Nah, in my opinion, the real root of all evil is that these platforms expect their users to be machines. They expect non stop, consistently posted content on a daily/weekly/hourly basis without fail.

And they also usually don't want you to leave your lane either. If you get popular posting about any one topic (whether a game or series, framework or programming language, sport, band, etc) then they only want you to post about that topic until the day you die.

That's the big problem with content creation and social media right there. And it's the cause of every issue these platforms face.

Why do we get people making meaningless polls about every random topic under the sun? Why has AI generated garbage run rampant? Why is there so much plagiarism from large creators? How have content mills taken over everything?

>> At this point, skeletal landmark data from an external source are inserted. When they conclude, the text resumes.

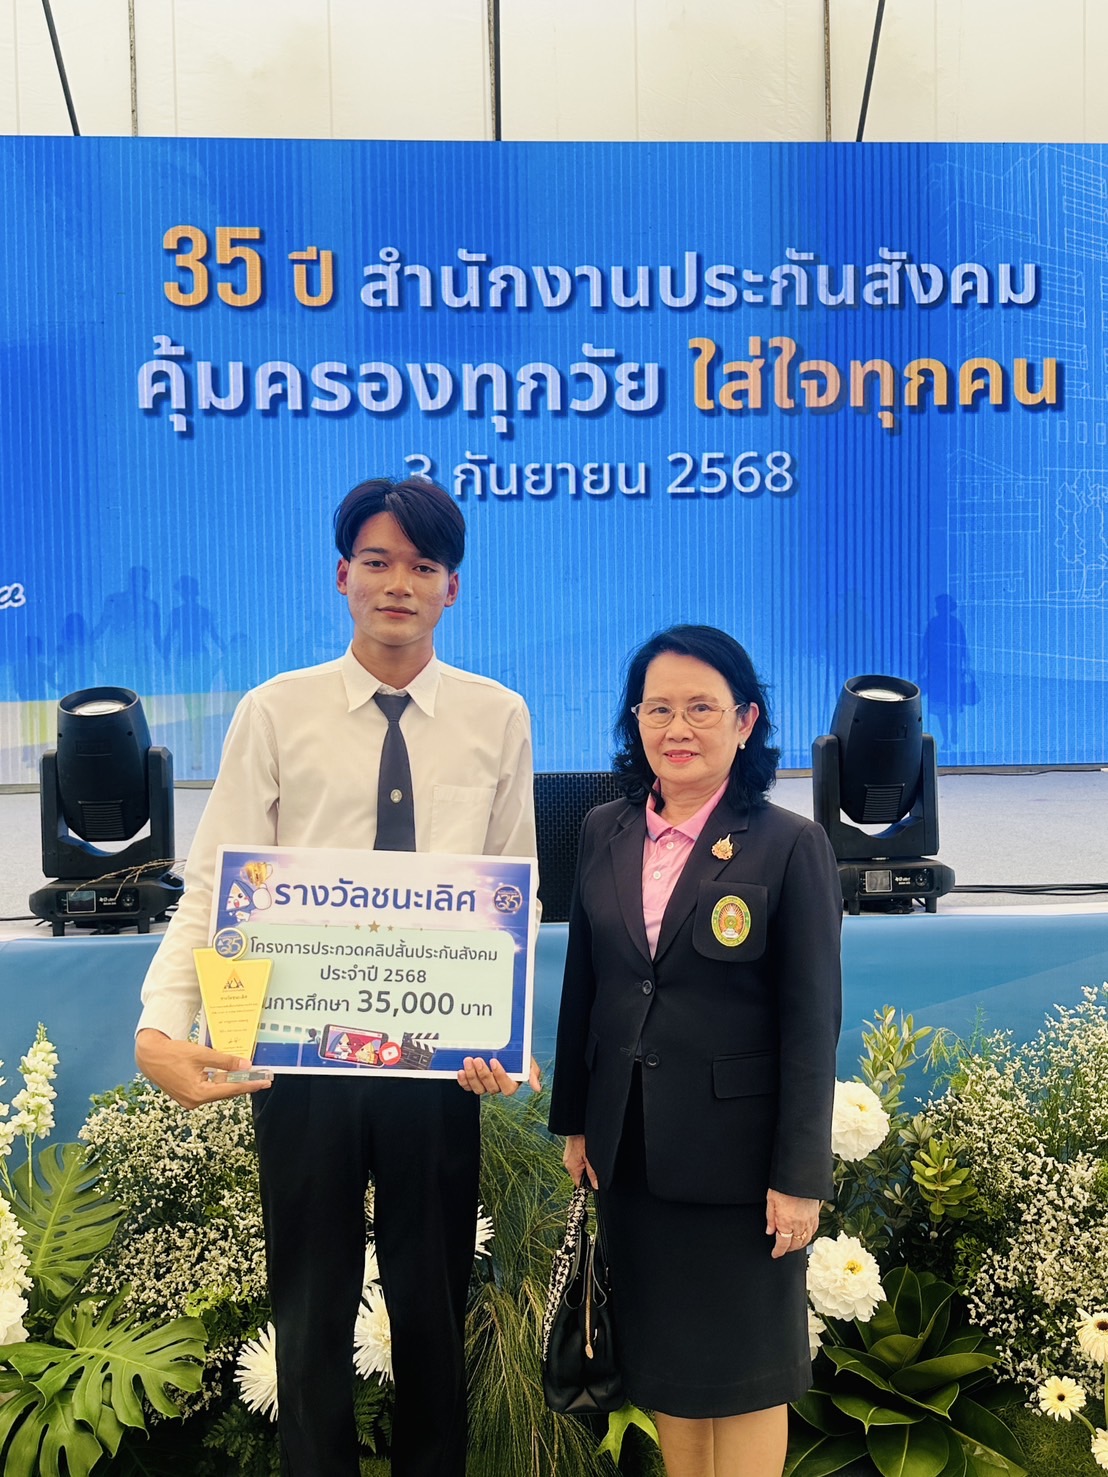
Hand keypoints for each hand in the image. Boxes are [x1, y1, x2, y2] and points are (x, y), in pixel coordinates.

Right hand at [135, 1029, 272, 1110]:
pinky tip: (229, 1075)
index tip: (264, 1083)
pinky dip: (218, 1082)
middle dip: (243, 1084)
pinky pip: (208, 1089)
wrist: (149, 1056)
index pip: (231, 1090)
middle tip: (261, 1079)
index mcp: (198, 1093)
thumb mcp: (202, 1055)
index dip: (249, 1085)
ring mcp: (189, 1100)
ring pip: (216, 1091)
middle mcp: (194, 1101)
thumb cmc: (173, 1053)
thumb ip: (225, 1061)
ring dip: (231, 1083)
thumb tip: (246, 1066)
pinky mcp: (186, 1095)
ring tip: (249, 1076)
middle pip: (225, 1092)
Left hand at [456, 1055, 540, 1094]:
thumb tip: (537, 1088)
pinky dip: (463, 1081)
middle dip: (483, 1074)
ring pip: (478, 1089)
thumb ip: (532, 1073)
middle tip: (478, 1060)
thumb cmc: (517, 1056)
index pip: (507, 1087)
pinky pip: (468, 1087)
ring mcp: (485, 1086)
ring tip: (468, 1061)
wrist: (504, 1049)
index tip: (494, 1061)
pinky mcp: (473, 1083)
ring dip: (471, 1076)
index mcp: (511, 1083)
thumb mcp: (527, 1061)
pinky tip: (461, 1071)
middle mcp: (497, 1087)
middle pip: (491, 1088)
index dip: (500, 1076)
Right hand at [563, 1133, 597, 1188]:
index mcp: (572, 1167)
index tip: (595, 1181)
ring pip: (578, 1167)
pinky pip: (576, 1160)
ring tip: (590, 1157)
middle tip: (593, 1165)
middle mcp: (567, 1163)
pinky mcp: (569, 1152)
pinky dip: (582, 1159)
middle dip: (586, 1174)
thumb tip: (595, 1185)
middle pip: (578, 1176)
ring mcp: (567, 1157)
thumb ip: (593, 1173)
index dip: (587, 1185)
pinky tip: (586, 1152)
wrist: (577, 1126)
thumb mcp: (590, 1159)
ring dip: (584, 1166)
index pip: (579, 1184)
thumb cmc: (583, 1140)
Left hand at [766, 1188, 820, 1258]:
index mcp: (785, 1222)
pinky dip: (808, 1236)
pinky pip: (813, 1231)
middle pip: (795, 1244)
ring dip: (798, 1245)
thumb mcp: (771, 1200)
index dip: (778, 1251)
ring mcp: (809, 1221)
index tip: (775, 1254)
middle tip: (782, 1249)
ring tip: (792, 1244)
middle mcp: (798, 1224)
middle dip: (788, 1249)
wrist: (800, 1176)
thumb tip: (769, 1231)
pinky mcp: (815, 1216)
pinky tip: (804, 1235)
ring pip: (805, 1240)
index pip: (782, 1244)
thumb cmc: (784, 1186)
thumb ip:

Because that's how you get things done on the ludicrous schedules expected by these platforms. By giving up your humanity and becoming nothing more than a faceless machine attempting to please the algorithm.


but otherwise, it’s OK to write about what excites you, and to do it as you learn.”

yeah, but what if no one else cares what you write about or it does not gain traction


If the lack of traction takes away from your excitement or ability to learn, it best to just skip writing. It’s fine to do fun stuff just for the sake of it, no need to justify it by getting an audience.


Not everyone cares about that.


So what? You care. That's what matters.